Indigenous women face significant challenges relating to climate; it has more of an impact on Indigenous women than on Indigenous men and non-Indigenous people. The socio-economic relationships between Indigenous women and natural environments is being negatively affected by the effects of greenhouse gas emissions and climate change. NWAC is working to ensure that Indigenous women’s voices are heard, and they equitably benefit from measures at the local, national and international levels to address this challenge.
The Engaging Indigenous Peoples In Climate Change Policy (EIPCCP), housed with the Native Women’s Association of Canada (NWAC) is the leading resource dedicated to researching and addressing the impacts of biodiversity and climate change on Indigenous women, children, youth, Two-Spirit and gender-diverse persons in Canada. The office facilitates important consultations, research and projects designed to close knowledge gaps in matters of biodiversity and climate change impacts on these groups. Furthermore, the EIPCCP facilitates policy, program, and legislative actions to address these challenges and ensure Indigenous women, youth and non-binary people have equitable opportunities to benefit from the transition to a sustainable, low-carbon economy.

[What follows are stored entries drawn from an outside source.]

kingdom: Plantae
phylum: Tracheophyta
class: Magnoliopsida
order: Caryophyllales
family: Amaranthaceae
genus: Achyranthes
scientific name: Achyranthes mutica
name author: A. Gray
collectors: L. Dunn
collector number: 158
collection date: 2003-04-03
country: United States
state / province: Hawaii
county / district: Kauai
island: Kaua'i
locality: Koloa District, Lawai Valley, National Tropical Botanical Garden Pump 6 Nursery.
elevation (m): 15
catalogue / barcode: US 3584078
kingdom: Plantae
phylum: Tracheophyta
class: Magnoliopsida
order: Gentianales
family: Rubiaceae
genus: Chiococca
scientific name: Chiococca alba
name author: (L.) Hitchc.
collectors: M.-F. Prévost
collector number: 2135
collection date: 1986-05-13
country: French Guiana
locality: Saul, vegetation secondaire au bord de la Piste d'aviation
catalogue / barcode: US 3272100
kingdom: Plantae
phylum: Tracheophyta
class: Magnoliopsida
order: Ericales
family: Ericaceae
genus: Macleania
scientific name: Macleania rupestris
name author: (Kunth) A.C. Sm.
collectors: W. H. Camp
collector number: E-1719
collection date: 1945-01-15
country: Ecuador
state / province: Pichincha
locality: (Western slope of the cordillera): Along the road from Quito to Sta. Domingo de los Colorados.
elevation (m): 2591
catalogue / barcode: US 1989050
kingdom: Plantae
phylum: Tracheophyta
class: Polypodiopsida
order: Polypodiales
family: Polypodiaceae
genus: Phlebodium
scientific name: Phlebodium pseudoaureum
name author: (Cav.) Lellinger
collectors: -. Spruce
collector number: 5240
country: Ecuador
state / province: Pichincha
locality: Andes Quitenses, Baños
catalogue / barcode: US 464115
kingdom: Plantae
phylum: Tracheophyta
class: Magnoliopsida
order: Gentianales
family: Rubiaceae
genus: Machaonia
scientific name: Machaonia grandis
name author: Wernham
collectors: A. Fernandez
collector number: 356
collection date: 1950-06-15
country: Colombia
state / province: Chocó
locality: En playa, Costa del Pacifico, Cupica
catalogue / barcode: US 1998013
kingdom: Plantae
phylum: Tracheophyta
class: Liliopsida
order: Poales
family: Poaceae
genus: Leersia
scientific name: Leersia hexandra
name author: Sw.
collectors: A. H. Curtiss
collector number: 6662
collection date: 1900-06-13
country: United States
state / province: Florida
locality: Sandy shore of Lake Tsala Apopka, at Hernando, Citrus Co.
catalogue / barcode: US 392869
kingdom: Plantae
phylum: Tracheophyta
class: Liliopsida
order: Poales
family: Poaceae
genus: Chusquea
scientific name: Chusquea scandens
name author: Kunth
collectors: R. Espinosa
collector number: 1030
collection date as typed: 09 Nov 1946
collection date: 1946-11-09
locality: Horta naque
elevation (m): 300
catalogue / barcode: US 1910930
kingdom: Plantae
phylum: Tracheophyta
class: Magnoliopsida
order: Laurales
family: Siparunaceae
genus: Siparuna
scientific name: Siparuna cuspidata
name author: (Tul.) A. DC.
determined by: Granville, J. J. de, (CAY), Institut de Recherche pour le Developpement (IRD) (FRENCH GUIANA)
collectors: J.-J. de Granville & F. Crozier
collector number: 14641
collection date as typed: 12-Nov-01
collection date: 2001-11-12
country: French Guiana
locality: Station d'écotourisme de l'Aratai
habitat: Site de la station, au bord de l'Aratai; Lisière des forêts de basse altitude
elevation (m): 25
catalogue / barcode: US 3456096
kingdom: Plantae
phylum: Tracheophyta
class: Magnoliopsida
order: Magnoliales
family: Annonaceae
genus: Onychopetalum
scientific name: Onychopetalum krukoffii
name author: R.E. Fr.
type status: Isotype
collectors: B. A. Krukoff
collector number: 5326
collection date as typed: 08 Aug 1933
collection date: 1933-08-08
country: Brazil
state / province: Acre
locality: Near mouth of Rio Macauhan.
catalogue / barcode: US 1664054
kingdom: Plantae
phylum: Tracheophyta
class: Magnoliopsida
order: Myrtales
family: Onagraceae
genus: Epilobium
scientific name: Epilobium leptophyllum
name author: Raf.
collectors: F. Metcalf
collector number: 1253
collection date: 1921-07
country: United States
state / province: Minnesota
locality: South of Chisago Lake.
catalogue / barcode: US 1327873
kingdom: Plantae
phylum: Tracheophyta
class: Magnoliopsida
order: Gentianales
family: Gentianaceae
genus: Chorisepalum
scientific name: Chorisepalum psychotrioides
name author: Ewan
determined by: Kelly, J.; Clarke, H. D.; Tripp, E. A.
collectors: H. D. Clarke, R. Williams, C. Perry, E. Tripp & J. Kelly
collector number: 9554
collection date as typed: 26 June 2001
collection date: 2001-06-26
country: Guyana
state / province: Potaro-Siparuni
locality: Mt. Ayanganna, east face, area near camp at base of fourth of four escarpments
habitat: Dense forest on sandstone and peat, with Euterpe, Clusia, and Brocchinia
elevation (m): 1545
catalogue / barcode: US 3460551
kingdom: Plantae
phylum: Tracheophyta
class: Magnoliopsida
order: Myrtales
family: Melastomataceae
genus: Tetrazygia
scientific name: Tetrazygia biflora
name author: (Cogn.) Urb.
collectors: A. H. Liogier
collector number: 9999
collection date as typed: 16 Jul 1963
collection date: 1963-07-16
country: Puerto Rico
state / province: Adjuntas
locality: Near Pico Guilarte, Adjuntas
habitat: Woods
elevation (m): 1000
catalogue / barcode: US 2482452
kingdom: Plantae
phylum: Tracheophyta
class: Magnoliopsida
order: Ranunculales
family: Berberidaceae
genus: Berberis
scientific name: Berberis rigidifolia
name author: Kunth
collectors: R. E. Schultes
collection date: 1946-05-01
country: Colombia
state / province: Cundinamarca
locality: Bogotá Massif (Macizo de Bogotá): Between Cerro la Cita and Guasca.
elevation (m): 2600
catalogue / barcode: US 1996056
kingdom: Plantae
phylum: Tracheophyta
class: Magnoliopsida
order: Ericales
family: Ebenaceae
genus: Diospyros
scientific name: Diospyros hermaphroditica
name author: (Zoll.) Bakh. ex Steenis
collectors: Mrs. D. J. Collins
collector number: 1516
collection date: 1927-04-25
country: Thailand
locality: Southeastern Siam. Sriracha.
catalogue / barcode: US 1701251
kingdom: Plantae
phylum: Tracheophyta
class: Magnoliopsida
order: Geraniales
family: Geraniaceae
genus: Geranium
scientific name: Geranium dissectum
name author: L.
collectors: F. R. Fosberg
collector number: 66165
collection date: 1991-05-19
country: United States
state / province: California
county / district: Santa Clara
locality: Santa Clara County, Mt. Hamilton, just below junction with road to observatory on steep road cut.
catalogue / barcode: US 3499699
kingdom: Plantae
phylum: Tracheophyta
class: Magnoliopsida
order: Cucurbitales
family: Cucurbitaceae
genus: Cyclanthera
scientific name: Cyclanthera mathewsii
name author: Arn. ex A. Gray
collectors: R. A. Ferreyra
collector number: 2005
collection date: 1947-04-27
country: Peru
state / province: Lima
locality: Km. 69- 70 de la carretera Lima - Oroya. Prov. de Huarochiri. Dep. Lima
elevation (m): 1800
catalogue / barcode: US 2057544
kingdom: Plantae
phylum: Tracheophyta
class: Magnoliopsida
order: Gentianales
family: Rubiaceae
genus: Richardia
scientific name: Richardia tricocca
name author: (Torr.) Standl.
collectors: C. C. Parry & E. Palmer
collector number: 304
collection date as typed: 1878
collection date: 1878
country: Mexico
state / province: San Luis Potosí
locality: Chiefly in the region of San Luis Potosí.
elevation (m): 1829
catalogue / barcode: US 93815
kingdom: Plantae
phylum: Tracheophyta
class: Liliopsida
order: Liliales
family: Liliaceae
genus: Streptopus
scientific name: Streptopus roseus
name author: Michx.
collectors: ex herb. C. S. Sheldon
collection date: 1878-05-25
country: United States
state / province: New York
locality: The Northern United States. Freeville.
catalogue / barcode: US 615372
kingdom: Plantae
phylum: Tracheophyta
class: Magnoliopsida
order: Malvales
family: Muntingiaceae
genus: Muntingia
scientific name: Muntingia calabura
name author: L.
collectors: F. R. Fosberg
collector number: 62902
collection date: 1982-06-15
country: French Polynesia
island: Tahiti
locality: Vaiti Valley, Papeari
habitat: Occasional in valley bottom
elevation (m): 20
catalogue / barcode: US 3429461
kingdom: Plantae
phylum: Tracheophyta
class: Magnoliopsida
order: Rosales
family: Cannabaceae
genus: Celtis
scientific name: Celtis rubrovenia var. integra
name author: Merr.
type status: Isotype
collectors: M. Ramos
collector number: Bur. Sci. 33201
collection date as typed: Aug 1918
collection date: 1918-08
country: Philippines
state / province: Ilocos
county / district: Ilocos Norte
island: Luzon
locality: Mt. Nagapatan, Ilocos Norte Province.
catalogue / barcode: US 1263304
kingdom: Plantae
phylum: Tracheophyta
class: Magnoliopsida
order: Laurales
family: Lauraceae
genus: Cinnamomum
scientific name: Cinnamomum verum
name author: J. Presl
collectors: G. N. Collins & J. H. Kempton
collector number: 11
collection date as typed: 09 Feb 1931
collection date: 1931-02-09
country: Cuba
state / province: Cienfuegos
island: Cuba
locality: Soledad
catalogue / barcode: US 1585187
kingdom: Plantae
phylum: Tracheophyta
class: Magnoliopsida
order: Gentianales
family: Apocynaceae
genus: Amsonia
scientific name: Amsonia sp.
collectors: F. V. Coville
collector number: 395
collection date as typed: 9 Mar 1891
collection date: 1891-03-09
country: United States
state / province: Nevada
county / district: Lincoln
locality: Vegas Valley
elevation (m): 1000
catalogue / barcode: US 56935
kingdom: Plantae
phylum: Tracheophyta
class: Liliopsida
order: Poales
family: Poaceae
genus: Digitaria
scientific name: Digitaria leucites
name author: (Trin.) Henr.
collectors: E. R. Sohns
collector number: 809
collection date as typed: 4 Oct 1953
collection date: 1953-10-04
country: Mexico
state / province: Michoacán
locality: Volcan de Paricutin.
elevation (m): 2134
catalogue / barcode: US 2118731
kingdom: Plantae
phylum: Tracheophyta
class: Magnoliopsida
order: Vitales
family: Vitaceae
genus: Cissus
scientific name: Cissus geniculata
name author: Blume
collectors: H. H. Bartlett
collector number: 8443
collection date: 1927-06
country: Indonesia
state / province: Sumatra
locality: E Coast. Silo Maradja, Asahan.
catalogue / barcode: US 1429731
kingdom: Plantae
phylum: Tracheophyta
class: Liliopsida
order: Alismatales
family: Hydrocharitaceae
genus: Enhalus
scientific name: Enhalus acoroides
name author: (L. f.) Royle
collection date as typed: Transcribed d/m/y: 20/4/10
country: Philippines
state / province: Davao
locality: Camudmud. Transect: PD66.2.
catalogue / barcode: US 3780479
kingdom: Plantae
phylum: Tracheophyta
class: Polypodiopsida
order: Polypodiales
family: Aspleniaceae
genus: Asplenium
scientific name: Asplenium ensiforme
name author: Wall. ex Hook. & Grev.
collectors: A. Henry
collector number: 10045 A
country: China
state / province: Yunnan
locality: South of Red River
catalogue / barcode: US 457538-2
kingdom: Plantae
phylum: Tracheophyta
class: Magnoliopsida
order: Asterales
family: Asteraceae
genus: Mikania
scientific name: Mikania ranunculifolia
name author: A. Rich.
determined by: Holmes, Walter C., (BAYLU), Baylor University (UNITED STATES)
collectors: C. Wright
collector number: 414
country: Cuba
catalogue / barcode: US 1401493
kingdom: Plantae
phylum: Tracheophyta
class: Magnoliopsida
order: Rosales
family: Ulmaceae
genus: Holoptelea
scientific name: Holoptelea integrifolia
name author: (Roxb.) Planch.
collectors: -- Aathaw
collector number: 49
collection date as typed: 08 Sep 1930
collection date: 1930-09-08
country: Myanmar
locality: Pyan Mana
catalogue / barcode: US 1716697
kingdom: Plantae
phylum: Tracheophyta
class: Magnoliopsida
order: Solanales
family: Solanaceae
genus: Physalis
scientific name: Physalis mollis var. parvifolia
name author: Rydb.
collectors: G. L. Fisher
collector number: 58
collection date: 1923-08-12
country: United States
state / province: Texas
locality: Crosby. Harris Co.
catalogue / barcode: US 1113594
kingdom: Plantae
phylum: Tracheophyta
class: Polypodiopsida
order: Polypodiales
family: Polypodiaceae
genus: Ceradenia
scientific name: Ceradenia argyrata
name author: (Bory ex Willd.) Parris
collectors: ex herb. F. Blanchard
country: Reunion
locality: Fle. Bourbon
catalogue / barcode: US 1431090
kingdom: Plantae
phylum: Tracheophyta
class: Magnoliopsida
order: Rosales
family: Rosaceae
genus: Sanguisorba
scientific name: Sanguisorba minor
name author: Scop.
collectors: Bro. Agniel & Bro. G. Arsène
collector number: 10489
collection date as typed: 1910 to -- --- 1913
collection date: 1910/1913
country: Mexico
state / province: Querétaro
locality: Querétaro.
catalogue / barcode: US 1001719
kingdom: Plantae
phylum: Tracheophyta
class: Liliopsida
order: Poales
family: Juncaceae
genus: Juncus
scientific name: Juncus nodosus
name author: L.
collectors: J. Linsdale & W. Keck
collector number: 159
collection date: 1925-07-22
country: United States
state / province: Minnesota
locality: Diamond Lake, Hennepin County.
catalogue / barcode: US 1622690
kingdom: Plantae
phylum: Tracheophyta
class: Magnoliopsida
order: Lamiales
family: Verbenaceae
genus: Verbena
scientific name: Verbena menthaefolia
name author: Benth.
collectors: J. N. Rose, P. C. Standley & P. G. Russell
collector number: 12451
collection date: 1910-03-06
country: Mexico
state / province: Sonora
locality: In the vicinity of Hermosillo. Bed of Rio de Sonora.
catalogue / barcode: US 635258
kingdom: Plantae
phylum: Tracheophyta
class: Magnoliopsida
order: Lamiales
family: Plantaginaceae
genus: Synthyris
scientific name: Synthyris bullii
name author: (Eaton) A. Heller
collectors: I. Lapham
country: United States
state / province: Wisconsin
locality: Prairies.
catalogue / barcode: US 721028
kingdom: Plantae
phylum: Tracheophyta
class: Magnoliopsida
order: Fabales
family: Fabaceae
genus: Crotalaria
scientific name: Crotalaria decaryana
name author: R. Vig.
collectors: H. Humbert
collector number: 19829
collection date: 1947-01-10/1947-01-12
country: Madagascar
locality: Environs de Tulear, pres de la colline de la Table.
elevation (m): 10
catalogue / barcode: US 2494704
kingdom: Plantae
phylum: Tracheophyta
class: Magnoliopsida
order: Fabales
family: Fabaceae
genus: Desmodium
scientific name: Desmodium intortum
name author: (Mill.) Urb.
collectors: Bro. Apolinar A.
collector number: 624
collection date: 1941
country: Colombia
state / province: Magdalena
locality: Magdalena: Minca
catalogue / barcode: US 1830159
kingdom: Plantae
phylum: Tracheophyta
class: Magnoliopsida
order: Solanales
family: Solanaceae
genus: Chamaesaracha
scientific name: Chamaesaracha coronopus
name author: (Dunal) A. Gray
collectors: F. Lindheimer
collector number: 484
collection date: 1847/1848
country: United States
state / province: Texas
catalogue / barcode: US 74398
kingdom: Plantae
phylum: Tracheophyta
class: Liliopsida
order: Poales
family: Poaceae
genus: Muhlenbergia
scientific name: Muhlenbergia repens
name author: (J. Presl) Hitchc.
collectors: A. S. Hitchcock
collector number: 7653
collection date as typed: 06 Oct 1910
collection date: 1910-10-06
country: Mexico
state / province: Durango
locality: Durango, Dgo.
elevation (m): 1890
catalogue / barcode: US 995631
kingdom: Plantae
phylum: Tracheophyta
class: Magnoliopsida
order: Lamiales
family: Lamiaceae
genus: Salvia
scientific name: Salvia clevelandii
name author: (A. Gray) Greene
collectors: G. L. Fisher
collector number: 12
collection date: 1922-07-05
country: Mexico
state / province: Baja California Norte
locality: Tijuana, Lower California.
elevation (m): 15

The EIPCCP’s mandate is to reclaim and strengthen the relationships Indigenous women, girls, and gender diverse people have with Mother Earth, her lands, waters, and wildlife. This is achieved through the collection and sharing of knowledge, stories, and best practices of environmental impacts on Indigenous peoples as informed by the experiences of grassroots Indigenous women, girls, Two-Spirit, and gender-diverse people. The goal of this work is to promote engagement in conservation and climate change action.
To accomplish our goals, NWAC engages in national and international climate change discussions to advocate for the rights and interests of Indigenous women. NWAC engages in multi-stakeholder groups that work to find common ground and promote meaningful climate action, engages in discussions on trade-related environmental matters including climate change, and participates in United Nations climate conferences. This includes the United Nations Framework Convention on Climate Change and the Intergovernmental Panel on Climate Change.
Through these engagements, NWAC advocates for greater inclusion of Indigenous women in decision-making relating to climate change mitigation and adaptation measures.
From grassroots organizations to international bodies, the relationship between Indigenous peoples and the environment has never been focused on as prominently as now. Beyond the work EIPCCP is doing to ensure the role and rights of Indigenous women in our changing climate, there is an enormous amount of research and advocacy being done world-wide.